> **Task**: Gather every line of the material below that contains the string "NAVI", treating uppercase and lowercase letters as distinct.

******************************

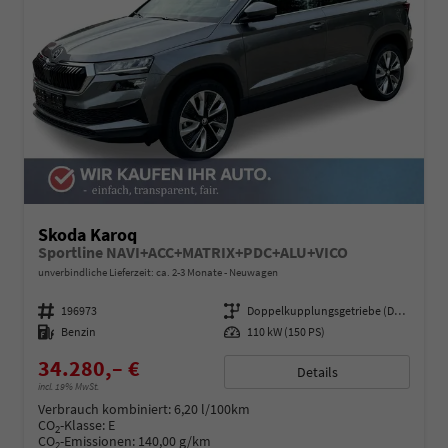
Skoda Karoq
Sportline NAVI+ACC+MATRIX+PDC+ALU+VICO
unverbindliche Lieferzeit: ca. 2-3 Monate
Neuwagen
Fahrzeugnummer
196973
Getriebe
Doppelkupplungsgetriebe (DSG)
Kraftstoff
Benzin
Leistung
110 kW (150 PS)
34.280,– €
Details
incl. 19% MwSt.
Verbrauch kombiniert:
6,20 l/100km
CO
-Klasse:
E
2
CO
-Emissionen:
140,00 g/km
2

******************************

> **Exercise response**:
Sportline NAVI+ACC+MATRIX+PDC+ALU+VICO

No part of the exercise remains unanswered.